Trecho de origem:
+++

Pergunto-me se os que cobram uma posição assertiva de Lula o fazem apenas por sentir que isso é o correto ou se realmente se iludem crendo que o presidente é permeável ao óbvio. Nada mais cansativo, por exemplo, do que ver alguns papagaios do pseudo-progressismo na imprensa brasileira se queixando de que Lula, esse “grande democrata”, ainda não tenha percebido que o homólogo venezuelano é um ditador. Ora, colocam em xeque a inteligência do nosso chefe de Estado? Isso, com todas as críticas que lhe devoto, nunca fiz — falta de inteligência não é uma desculpa para a qual ele possa apelar. Sofrem de amnésia? Teria que ser uma espécie causada por um vírus, de modo a explicar uma amnésia coletiva tão absurda entre alguns elementos da prezada imprensa. Penso que a melhor explicação é o cinismo. Decida o que decidir a diplomacia brasileira, é importante que não permitamos que os adulteradores da história (que transformam até impeachment em golpe) contaminem a sociedade brasileira com o vírus da amnésia e a façam esquecer que o Partido dos Trabalhadores sempre foi e segue sendo apoiador da ditadura chavista.

Para iniciar, apresento algumas notas e notícias retiradas diretamente do site do PT.

Apoio explícito do PT a Maduro

Ao comentar a retomada do controle da Assembleia Nacional da Venezuela pelo partido de Maduro em 2020, em uma eleição marcada por boicote da oposição devido a acusações de fraude, o PT emitiu uma nota oficial em que, entre outras coisas, afirma o seguinte: “O PT é solidário ao governo constitucional e ao povo da Venezuela. Compreendemos que a realização das eleições é a resposta democrática aos golpistas que conspiram, dentro e fora do país, contra o governo constitucional e o processo de transformação iniciado pelo ex-presidente Hugo Chávez”.

Ignorando sempre os diversos protestos já ocorridos contra o governo venezuelano, protestos esses respondidos frequentemente de forma violenta, com prisões e mortes, lemos em fevereiro de 2019 uma notícia assinada pela redação de um negócio chamado Agência PT de Notícias, dando conta das celebrações do aniversário de 20 anos da primeira posse de Hugo Chávez: “Milhares de venezuelanos tomaram as ruas de Caracas, neste sábado (2), data que marca o 20º aniversário da primeira posse de Hugo Chávez, para defender o mandato legítimo de Nicolás Maduro e a democracia na Venezuela. O povo protestou contra a autodeclaração de Juan Guaidó como presidente interino da Venezuela e reivindicou que Nicolás Maduro continue seu mandato que foi alcançado através de eleições legítimas e democráticas.” As ditas “eleições legítimas e democráticas” de 2018, assim como as de 2024, também foram objeto de acusações de fraude e não foram reconhecidas por grande parte da comunidade internacional, incluindo pelo Brasil.

Em janeiro do mesmo ano, uma nota assinada pela presidente do PT na época, Gleisi Hoffmann, dando conta de sua ida à posse de Maduro, tem um título que não poderia ser mais explícito: “Gleisi Hoffmann leva apoio do PT ao povo da Venezuela”. Por “povo”, como é comum no vernáculo socialista, podemos entender o governo da Venezuela. É assim que se faz para ignorar os milhões de venezuelanos que saíram do país, fugindo da crise e da ditadura: é como se eles não integrassem o povo ou fossem filhos menos legítimos do país.

+++

Dados:
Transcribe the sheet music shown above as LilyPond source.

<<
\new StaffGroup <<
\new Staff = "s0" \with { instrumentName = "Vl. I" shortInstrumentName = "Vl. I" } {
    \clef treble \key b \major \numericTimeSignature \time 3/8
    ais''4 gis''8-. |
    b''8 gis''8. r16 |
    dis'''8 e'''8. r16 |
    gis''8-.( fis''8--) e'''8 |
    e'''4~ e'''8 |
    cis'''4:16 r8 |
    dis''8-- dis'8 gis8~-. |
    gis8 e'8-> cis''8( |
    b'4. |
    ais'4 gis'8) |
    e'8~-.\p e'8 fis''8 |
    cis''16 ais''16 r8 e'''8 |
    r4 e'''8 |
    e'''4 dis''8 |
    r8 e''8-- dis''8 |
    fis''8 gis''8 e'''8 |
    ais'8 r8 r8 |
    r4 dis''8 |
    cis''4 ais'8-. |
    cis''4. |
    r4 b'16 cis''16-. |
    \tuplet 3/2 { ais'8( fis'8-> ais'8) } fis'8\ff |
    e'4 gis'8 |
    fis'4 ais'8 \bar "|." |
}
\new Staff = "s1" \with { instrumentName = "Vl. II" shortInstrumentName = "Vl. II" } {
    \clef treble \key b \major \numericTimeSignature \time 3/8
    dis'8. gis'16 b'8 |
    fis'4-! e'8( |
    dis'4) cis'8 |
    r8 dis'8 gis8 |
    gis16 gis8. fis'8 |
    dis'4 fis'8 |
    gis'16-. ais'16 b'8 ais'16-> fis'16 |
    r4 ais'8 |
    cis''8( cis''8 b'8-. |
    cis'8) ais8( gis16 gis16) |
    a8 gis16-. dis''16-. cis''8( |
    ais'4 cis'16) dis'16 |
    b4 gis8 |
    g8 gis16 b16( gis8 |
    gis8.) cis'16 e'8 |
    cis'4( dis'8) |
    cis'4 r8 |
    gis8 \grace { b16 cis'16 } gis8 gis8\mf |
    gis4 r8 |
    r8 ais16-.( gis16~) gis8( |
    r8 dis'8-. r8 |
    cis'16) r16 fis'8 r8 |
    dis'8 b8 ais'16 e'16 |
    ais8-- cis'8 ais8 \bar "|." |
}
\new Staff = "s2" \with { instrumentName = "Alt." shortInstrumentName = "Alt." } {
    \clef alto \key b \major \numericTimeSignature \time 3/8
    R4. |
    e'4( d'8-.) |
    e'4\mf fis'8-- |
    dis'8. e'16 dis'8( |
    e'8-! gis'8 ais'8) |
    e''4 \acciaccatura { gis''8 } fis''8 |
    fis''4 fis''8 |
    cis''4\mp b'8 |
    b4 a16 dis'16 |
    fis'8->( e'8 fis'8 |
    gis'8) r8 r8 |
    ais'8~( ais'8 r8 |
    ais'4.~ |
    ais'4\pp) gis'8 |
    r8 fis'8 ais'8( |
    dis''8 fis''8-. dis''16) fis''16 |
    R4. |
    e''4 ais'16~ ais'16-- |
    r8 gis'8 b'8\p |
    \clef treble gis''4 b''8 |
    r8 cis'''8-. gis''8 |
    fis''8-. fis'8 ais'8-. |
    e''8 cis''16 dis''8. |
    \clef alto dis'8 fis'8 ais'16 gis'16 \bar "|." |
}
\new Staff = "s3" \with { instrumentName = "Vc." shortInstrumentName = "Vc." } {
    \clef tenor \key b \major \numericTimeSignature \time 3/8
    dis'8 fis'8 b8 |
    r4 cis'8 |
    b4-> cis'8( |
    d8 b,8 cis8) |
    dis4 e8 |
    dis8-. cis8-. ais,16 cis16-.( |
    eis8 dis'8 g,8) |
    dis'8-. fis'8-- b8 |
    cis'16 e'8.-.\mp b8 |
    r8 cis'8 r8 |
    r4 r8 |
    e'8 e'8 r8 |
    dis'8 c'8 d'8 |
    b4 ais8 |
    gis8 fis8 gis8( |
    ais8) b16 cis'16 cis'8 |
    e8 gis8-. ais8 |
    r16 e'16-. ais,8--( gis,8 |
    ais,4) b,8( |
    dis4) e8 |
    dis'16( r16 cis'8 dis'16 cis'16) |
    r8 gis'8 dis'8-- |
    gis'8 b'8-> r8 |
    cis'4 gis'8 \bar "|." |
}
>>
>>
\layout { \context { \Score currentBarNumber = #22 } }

+++

O que fazer:
1. Resuma o trecho de origem em duas frases.
2. No trecho de origem, qual é o título da nota assinada por Gleisi Hoffmann sobre sua ida à posse de Maduro?

Respostas por tarefa:
1. O trecho sustenta que o Partido dos Trabalhadores sempre apoiou e continua apoiando a ditadura chavista, e considera o cinismo a melhor explicação para as queixas de parte da imprensa de que Lula ainda não percebeu que o presidente venezuelano é um ditador. Para mostrar esse apoio, cita uma nota oficial do PT de 2020 solidária ao governo venezuelano, uma notícia da Agência PT de Notícias de 2019 sobre atos em defesa do mandato de Maduro e uma nota sobre a ida de Gleisi Hoffmann à posse de Maduro.

2. "Gleisi Hoffmann leva apoio do PT ao povo da Venezuela".